» Problem to solve:
Find every line below that contains the string "macrocephalum", and copy each of those lines in full.
-- start Exercise input --
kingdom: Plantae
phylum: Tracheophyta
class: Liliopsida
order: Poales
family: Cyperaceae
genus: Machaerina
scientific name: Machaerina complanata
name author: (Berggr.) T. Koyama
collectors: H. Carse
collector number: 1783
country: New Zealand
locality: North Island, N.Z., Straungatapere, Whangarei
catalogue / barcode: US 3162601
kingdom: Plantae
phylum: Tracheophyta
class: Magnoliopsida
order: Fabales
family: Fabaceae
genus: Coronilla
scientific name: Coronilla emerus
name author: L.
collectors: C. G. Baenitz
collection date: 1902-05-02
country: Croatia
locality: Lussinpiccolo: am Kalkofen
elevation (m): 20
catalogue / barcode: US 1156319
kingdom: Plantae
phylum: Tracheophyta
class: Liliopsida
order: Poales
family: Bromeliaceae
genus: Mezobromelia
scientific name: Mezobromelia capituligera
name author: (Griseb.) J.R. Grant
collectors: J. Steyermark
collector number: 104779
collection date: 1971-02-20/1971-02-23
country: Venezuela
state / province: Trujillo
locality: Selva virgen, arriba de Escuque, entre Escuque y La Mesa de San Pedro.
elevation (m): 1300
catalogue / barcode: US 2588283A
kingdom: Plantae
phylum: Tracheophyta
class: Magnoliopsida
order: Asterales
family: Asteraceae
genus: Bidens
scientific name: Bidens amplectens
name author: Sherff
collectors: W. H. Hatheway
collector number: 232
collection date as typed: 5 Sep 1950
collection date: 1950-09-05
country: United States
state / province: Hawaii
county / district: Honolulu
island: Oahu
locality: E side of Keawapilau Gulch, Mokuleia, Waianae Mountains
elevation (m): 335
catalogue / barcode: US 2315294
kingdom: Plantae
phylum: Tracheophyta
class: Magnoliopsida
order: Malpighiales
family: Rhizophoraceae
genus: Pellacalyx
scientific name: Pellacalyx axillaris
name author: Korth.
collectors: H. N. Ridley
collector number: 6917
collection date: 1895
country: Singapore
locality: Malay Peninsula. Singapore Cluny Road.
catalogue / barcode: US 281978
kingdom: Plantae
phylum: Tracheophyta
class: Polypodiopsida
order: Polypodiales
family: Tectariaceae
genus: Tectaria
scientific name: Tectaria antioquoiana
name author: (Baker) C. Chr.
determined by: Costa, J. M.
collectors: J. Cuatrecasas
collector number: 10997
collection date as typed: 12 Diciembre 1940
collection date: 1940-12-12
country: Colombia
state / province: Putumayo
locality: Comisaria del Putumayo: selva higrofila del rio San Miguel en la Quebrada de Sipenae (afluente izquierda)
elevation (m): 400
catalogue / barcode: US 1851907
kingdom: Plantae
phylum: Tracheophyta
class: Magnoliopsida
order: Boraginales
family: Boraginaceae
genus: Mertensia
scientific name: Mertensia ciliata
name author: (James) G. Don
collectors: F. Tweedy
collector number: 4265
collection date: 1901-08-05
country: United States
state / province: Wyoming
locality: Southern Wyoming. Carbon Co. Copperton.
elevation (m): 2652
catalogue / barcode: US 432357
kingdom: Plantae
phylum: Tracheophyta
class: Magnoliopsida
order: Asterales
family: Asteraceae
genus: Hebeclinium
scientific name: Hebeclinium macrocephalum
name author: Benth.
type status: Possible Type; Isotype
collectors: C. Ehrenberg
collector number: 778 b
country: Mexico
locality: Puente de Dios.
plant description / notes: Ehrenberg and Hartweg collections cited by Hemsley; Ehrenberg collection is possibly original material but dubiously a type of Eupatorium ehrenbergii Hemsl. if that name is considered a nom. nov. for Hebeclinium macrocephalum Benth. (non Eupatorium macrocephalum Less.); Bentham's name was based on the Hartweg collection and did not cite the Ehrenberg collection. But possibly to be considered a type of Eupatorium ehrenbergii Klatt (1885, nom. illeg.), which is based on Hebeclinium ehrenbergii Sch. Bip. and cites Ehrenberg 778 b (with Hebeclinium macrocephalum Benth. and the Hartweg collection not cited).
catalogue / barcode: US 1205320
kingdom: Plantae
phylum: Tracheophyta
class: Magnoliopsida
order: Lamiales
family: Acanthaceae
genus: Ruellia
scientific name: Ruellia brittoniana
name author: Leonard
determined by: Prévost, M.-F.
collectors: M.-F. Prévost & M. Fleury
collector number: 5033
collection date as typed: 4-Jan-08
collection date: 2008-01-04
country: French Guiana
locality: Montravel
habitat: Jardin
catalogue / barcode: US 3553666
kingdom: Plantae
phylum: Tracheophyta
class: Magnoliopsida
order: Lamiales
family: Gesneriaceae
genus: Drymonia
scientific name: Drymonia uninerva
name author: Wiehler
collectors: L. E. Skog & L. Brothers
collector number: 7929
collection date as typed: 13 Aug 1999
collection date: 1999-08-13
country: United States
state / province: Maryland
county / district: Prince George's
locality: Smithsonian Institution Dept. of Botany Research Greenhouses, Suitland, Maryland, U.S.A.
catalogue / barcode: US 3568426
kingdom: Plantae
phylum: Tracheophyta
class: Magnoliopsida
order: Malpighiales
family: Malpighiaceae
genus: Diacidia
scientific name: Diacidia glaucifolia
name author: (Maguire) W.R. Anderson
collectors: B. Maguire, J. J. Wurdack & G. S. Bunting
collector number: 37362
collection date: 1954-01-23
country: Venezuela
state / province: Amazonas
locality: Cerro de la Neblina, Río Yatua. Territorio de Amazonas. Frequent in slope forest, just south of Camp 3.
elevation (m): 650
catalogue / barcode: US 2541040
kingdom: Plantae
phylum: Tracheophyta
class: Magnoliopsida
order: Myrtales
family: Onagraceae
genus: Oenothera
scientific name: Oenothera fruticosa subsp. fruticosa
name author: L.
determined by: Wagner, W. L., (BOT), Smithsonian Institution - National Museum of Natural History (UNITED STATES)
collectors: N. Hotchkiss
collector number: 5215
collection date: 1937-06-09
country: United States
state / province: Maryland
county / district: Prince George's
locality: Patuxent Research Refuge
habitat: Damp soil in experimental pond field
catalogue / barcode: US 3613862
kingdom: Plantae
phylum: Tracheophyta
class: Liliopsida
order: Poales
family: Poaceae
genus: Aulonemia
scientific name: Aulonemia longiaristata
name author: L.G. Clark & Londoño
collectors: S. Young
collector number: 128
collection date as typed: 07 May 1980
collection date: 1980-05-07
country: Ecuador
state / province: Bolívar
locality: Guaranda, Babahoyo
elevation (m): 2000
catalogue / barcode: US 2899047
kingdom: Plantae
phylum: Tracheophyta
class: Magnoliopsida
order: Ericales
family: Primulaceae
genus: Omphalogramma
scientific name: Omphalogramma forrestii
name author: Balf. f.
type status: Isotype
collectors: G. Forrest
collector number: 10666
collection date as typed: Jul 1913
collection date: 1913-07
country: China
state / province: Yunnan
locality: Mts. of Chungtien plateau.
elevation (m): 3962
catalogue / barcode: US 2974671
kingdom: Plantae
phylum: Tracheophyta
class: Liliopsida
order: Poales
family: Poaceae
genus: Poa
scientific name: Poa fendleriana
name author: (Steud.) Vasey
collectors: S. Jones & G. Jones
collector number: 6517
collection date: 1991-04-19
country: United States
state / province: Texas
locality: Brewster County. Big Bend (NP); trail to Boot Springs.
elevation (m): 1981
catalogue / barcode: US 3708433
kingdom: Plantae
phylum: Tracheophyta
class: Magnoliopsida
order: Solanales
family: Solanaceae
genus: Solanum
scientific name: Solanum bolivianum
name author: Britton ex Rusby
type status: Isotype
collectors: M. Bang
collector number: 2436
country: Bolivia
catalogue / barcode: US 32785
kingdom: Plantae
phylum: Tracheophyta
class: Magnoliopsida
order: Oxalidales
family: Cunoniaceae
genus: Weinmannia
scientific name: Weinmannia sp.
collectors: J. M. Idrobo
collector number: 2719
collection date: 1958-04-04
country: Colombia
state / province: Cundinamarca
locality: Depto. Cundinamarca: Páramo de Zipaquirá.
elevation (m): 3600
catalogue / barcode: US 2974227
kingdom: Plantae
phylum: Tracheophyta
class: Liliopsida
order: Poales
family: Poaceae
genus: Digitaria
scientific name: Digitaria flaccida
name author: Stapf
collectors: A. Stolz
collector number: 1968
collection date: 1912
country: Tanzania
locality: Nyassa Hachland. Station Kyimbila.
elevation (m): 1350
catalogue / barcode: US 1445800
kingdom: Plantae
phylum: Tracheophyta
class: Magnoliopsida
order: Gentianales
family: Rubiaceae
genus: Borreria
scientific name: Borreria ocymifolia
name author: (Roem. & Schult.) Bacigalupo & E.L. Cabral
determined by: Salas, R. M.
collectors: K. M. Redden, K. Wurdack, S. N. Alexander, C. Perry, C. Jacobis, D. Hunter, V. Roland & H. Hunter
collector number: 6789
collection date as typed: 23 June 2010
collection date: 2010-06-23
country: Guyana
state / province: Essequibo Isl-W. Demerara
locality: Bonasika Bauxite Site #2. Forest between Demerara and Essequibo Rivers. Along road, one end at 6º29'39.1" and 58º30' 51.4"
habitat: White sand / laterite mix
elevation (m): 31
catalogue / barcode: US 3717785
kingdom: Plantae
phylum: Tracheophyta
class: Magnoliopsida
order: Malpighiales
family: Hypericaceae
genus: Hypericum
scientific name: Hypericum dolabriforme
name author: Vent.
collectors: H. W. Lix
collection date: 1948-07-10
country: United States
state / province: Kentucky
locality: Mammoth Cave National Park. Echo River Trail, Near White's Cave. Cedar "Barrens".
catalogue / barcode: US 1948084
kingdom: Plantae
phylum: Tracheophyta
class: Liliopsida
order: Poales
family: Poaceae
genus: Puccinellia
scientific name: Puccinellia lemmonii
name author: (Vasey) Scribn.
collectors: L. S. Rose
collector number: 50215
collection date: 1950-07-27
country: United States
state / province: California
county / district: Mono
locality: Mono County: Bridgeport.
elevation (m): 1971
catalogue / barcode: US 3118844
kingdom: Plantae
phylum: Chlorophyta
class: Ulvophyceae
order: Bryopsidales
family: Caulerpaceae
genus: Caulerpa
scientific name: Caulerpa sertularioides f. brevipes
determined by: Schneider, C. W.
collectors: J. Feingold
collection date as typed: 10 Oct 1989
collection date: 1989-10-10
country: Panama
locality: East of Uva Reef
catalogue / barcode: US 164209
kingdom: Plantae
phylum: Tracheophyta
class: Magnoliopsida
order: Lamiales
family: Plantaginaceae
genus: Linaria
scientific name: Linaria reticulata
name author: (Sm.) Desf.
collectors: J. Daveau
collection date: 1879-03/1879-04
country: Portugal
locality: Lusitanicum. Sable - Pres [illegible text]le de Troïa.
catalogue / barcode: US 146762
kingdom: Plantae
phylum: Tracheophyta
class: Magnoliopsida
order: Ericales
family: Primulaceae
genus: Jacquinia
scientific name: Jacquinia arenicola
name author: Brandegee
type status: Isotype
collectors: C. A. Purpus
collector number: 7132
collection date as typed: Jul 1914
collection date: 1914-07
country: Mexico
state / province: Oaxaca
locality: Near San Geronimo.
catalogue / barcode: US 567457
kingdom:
-- end Exercise input --
» Complete response:
scientific name: Hebeclinium macrocephalum
plant description / notes: Ehrenberg and Hartweg collections cited by Hemsley; Ehrenberg collection is possibly original material but dubiously a type of Eupatorium ehrenbergii Hemsl. if that name is considered a nom. nov. for Hebeclinium macrocephalum Benth. (non Eupatorium macrocephalum Less.); Bentham's name was based on the Hartweg collection and did not cite the Ehrenberg collection. But possibly to be considered a type of Eupatorium ehrenbergii Klatt (1885, nom. illeg.), which is based on Hebeclinium ehrenbergii Sch. Bip. and cites Ehrenberg 778 b (with Hebeclinium macrocephalum Benth. and the Hartweg collection not cited).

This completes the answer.